Many of the 57 girls who escaped after being abducted in April have not had access to healthcare for their injuries and are still not receiving education, according to Ms Yousafzai, who also visited them last week.

Speaking at the Girl Summit in London, Ms Yousafzai said: “Those girls jumped out of the truck and when they jumped their bodies got hurt. I met those girls and they told me that they are still not getting education and no one is supporting them and it was such a shame that we all speak for them and we all say let’s do something... but really we are doing nothing.

“So I was really sad when I heard those girls won’t have any protection, they don’t get any health facilities; no one has even taken them to a doctor to take care of their health because they got injured as well.
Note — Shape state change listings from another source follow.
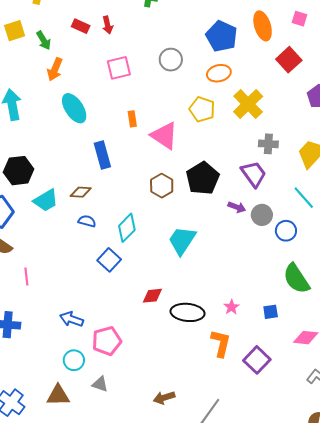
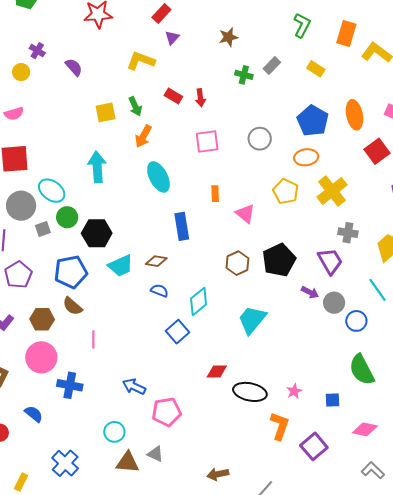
yellow square: (15, 31) -> (106, 112), moved
pink triangle: (164, 136) -> (245, 214), size x0.7
cyan circle: (74, 360) -> (114, 432), moved
brown triangle: (58, 395) -> (127, 462), moved

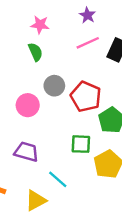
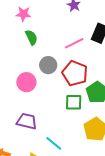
pink star: (40, 25) -> (23, 14), moved
pink line: (88, 43) -> (74, 43), moved
green square: (81, 144) -> (74, 102), moved

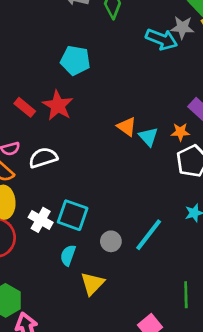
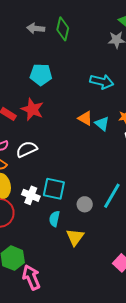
cyan arrow: (162, 39) -> (102, 82), moved

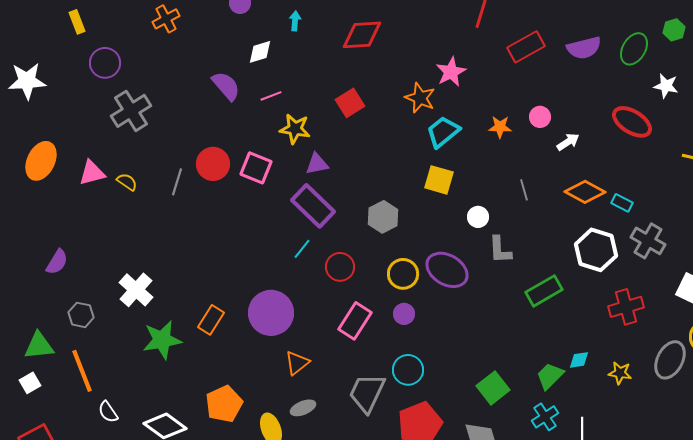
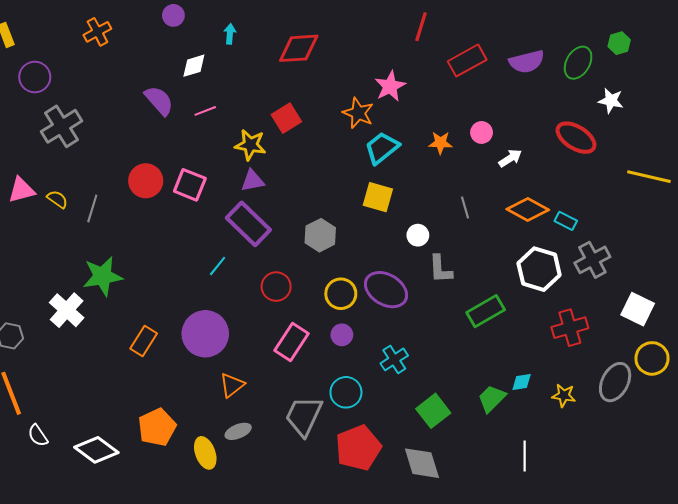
yellow star: (295, 129) -> (250, 145), moved
gray line: (177, 182) -> (92, 208), moved
gray cross: (648, 241) -> (592, 260), turned 32
cyan line: (302, 249) -> (218, 266), moved
green star: (162, 340) -> (103, 276), moved
cyan cross: (545, 417) -> (394, 359), moved

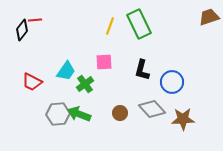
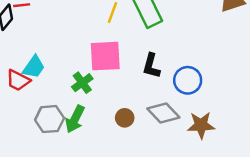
pink square: (104, 62) -> (105, 56), size x1.6
cyan trapezoid: (66, 71) -> (34, 67), moved
green arrow: (79, 114) -> (75, 119), turned -85

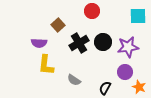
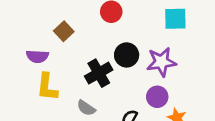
black cross: (79, 43) -> (99, 73), moved

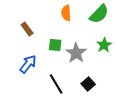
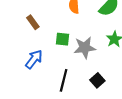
gray star: (76, 53) -> (85, 48), turned 30
black line: (56, 84) -> (64, 80), turned 45

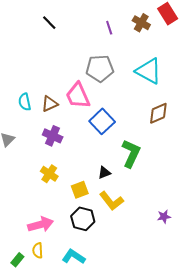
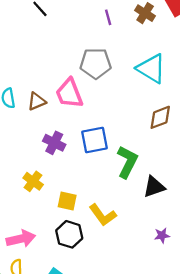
blue square: (102, 121) -> (94, 140), moved, turned 30
purple cross: (53, 136) -> (54, 143), moved
black triangle: (104, 173) -> (154, 187), moved, size x1.5
yellow square: (80, 190) -> (67, 201), turned 30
They were in such a bad condition and their parents also need support.”

The global reach of a campaign to rescue the captured girls, played out on social media under the hashtag #BringBackOurGirls, has only made Nigeria’s failure to rescue them more embarrassing for Mr Jonathan.

The director of Nigeria’s State Security Service, Ita Ekpeyong, said: “We know where they are, but we don’t want to endanger their lives. That is the truth. We want to take it gradually and release them at the appropriate time. We know where they are. You can go to bed with that.”

According to the American-based African news website, Sahara Reporters, the release of most of the abducted girls will happen soon following secret negotiations.